### Data section

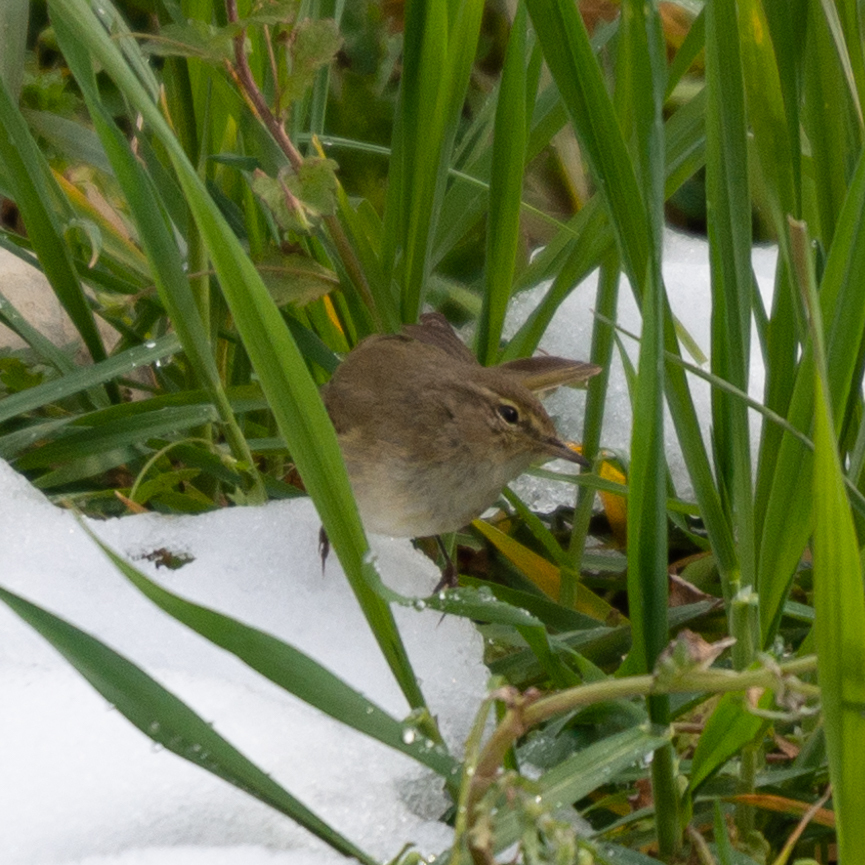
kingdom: Animalia
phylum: Chordata
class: Aves
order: Passeriformes
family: Phylloscopidae
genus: Phylloscopus
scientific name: Phylloscopus collybita
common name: Common chiffchaff
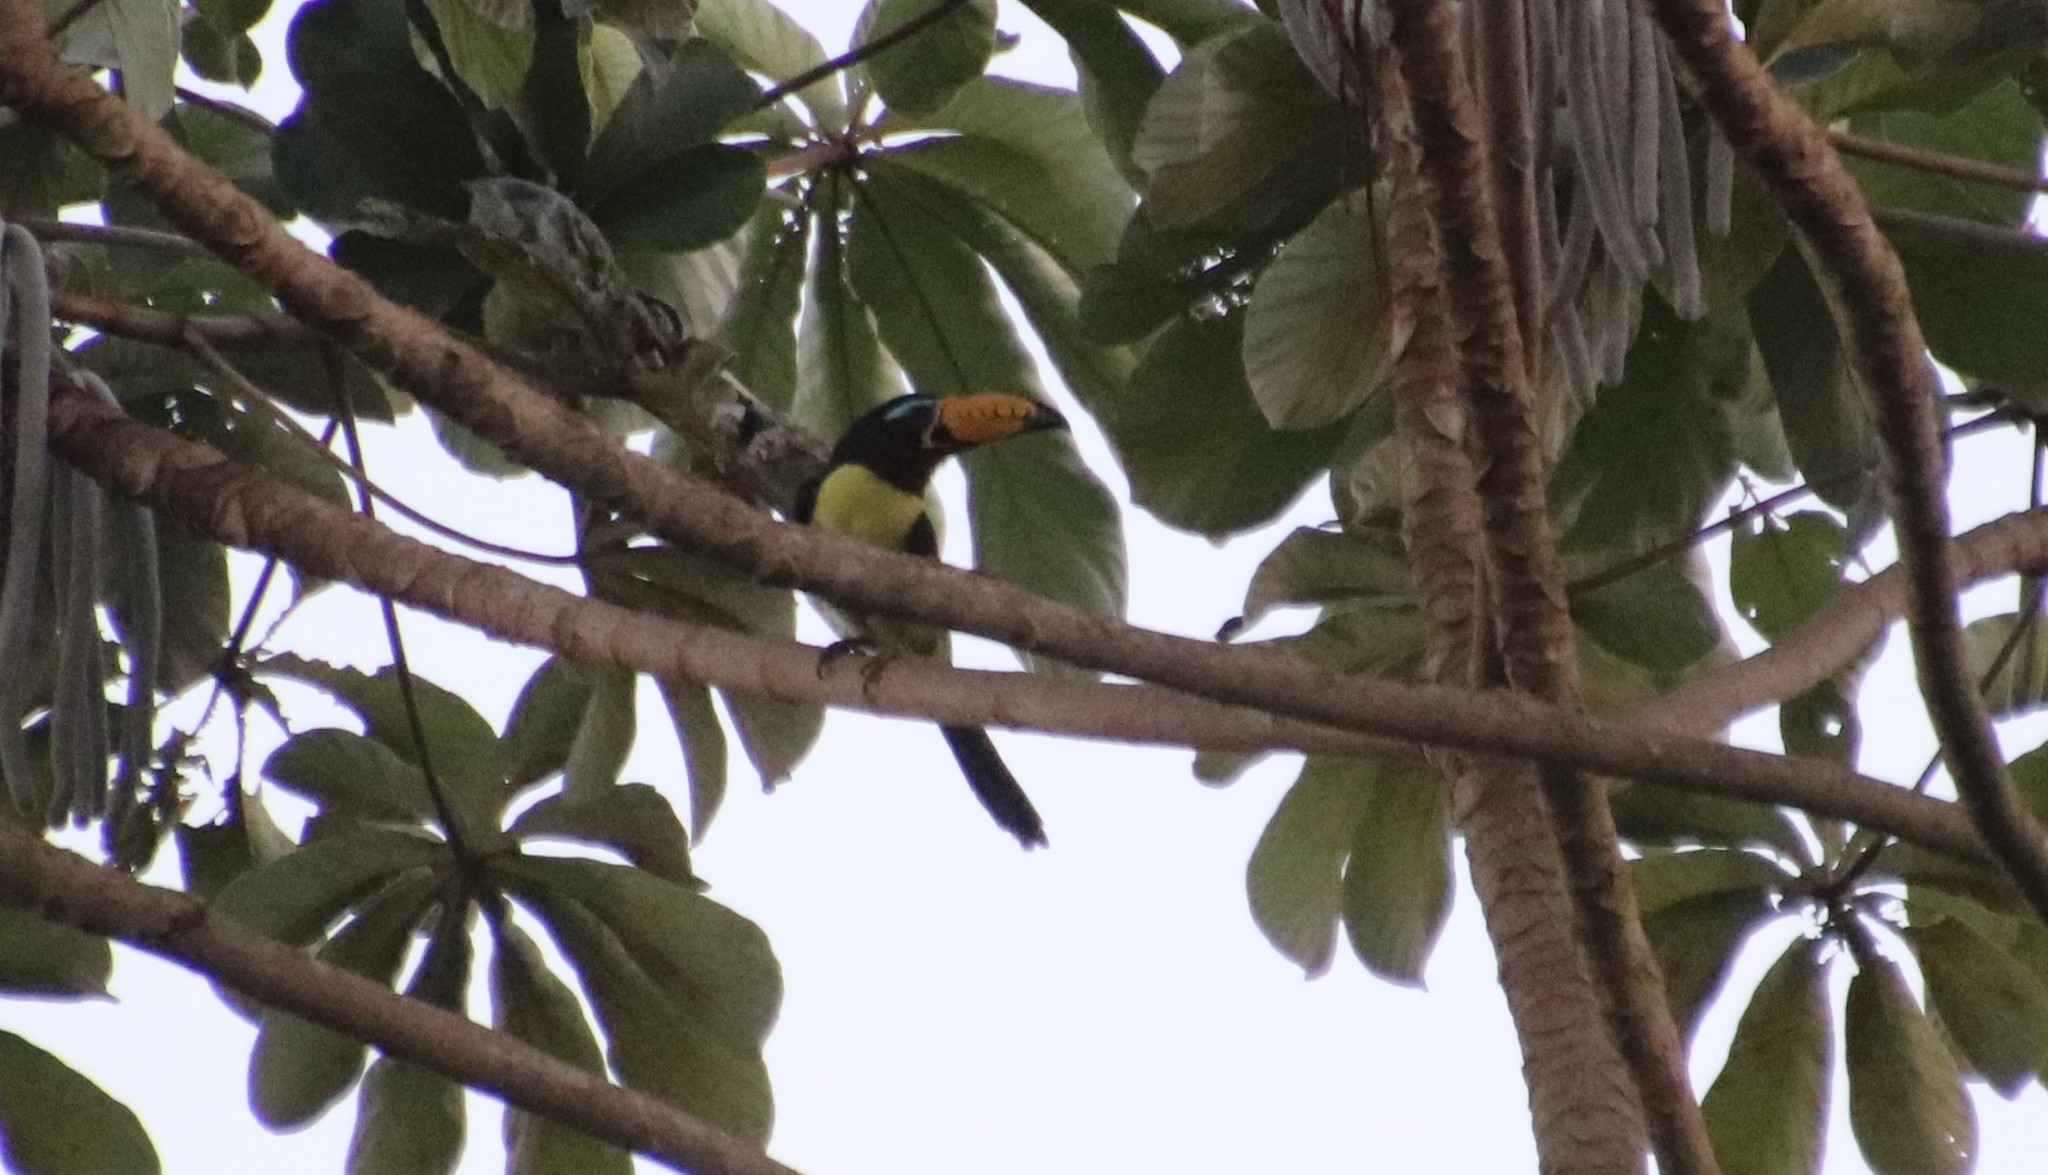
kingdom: Animalia
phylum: Chordata
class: Aves
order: Piciformes
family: Ramphastidae
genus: Pteroglossus
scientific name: Pteroglossus inscriptus
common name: Lettered aracari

######

**What is needed**.
Repeat all of the lines above word for word, leaving out the pictures.

**Full solution**.
kingdom: Animalia
phylum: Chordata
class: Aves
order: Passeriformes
family: Phylloscopidae
genus: Phylloscopus
scientific name: Phylloscopus collybita
common name: Common chiffchaff
kingdom: Animalia
phylum: Chordata
class: Aves
order: Piciformes
family: Ramphastidae
genus: Pteroglossus
scientific name: Pteroglossus inscriptus
common name: Lettered aracari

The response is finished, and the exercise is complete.